Assuming that this is the graph you're thinking of, it shows the number of people per year per 100,000 persons diagnosed with diabetes. (In this case for the period 2001-2015, and pooled into age categories 5 years wide.)

I figure that this is the graph of the PDF whose associated random variable returns the age at which you will develop the disease, assuming you will develop the disease in the first place;

Not quite, though it is closely related. It is the graph showing the proportion of people of any given age and gender who will be first diagnosed with diabetes in the next year. For example, approximately 25 in every 100,000 fifty-five-year-old men will be diagnosed with diabetes.

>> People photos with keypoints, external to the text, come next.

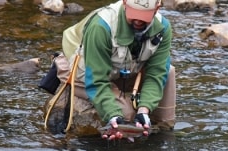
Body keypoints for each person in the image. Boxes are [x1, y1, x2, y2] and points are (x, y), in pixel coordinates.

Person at [44, 0, 176, 140]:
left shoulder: (163, 27)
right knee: (125, 114)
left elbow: (156, 73)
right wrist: (113, 114)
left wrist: (144, 109)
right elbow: (96, 80)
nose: (138, 20)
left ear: (157, 9)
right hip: (85, 69)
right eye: (134, 13)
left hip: (121, 69)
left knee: (169, 71)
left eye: (144, 16)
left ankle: (161, 133)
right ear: (125, 3)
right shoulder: (101, 26)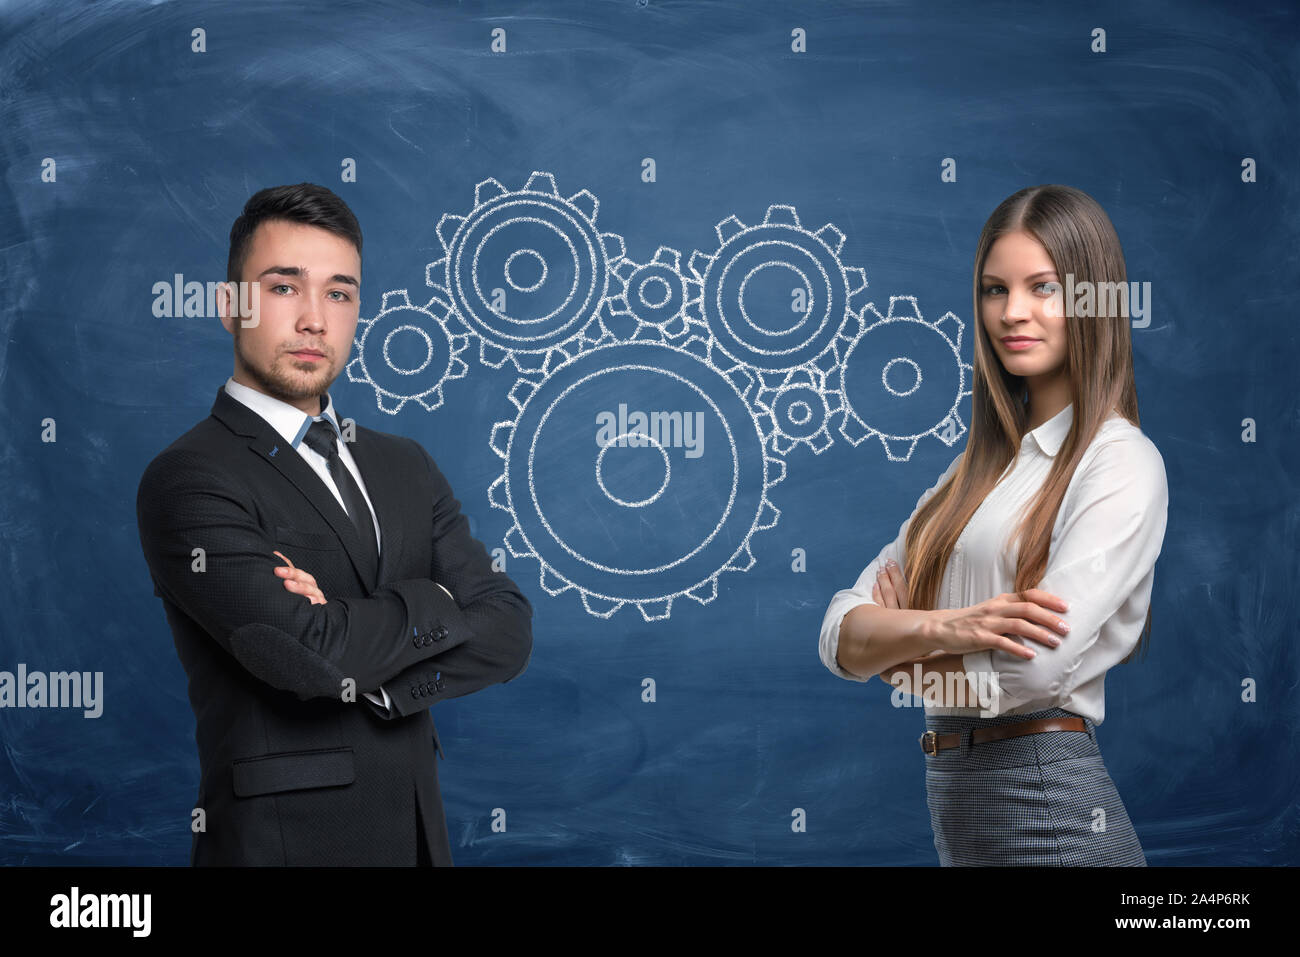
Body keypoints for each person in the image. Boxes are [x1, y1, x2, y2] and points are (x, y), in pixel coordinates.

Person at [136, 183, 533, 865]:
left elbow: (508, 627)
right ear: (231, 307)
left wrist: (374, 662)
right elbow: (303, 656)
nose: (316, 319)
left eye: (340, 292)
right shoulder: (189, 477)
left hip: (418, 840)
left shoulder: (406, 464)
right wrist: (436, 604)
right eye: (285, 288)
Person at [818, 184, 1167, 866]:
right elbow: (837, 632)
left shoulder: (1120, 461)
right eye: (993, 290)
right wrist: (941, 629)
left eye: (1042, 287)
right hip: (965, 813)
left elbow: (1033, 670)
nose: (1013, 313)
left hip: (1050, 813)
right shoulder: (967, 476)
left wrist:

So assuming that diagnostic criteria, treatment options, and population dynamics don't change much in the coming decades (a very dubious assumption, but I can't predict the future so I have to work with past data), then: Conditional on you reaching the age of 55 and not already being diagnosed, your odds of being diagnosed with diabetes before the age of 56 are 25/100000.

This is a little higher than the probability that will be diagnosed for the first time at age 55. You could die before reaching 55. You could be diagnosed at an earlier age, and so be excluded from that category. To convert this chart into the PDF you want, you would need to account for both of these effects.


* (Rogers, Mary & Kim, Catherine & Banerjee, Tanima & Lee, Joyce. (2017). Fluctuations in the incidence of type 1 diabetes in the United States from 2001 to 2015: A longitudinal study. BMC Medicine. 15. 10.1186/s12916-017-0958-6.) (Licensed under CC-BY. My thanks to the authors for releasing it under open access.)